One thing that writing a book about Showgirls has done is make me very self-conscious about “reclamation projects;” I feel like it’s sort of an easy critical move and while I tried to guard against simply being outrageous or provocative in this book, I know it’s getting a lot of attention on those grounds. One of the reasons I felt okay really going for it with Showgirls is that enough time has passed and enough writing has come out examining its critical reevaluation that I feel like my book is synthesizing as much as forwarding its own argument. What makes me uncomfortable is the recent tendency to reclaim movies approximately a week after they come out—as with The Counselor last year. All that said, I’d love to write a book on a semi-acclaimed thriller from 2009 called A Perfect Getaway, which stars Steve Zahn and Milla Jovovich and strikes me as one of the most narratively sophisticated Hollywood movies of the last decade. I doubt, however, that that would appeal to a publisher as much as a book about Showgirls. I guess I have to hope that this sells some copies and then I can do whatever I want! (Note to aspiring authors: this is not how this actually works).
So, the book was your big project for the past year or so. What are you onto next?
Well, I’m teaching a class on David Lynch at the Miles Nadal JCC starting on April 28 on the films and career of David Lynch—one of my artistic heroes.

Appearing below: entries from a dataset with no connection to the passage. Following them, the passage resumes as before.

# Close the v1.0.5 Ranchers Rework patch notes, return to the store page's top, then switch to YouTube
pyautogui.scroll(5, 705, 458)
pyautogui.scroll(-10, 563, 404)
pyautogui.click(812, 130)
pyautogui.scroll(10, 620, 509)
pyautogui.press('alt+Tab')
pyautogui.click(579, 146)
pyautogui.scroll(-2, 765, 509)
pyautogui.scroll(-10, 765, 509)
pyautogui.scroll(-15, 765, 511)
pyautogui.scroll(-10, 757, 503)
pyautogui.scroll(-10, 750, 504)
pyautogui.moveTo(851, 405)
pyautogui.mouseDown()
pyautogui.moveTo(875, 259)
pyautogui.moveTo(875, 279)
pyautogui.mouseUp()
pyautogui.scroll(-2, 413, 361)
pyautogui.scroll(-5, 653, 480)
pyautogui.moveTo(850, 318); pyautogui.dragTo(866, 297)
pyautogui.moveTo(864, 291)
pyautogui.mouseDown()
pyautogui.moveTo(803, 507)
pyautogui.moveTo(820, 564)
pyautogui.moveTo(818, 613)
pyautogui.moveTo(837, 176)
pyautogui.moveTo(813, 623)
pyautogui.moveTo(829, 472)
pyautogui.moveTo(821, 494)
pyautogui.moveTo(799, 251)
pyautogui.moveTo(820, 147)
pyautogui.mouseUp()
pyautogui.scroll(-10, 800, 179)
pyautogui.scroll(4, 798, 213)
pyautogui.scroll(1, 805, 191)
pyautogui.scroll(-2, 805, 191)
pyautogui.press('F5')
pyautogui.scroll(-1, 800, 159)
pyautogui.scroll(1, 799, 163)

I’ve done courses there in the past on Stanley Kubrick and the Coen brothers, and I feel like Lynch is right in that same wheelhouse: a commercial entertainer who is also a stringent, principled artist — with the added bonus of being a complete weirdo as well! I blend lectures with clips and questions; the crowd tends to be young and cinema-literate but I try to make the material accessible to first-timers too. Films discussed include ERASERHEAD, BLUE VELVET, and MULHOLLAND DRIVE—I guess I just can’t stop trying to explain that movie!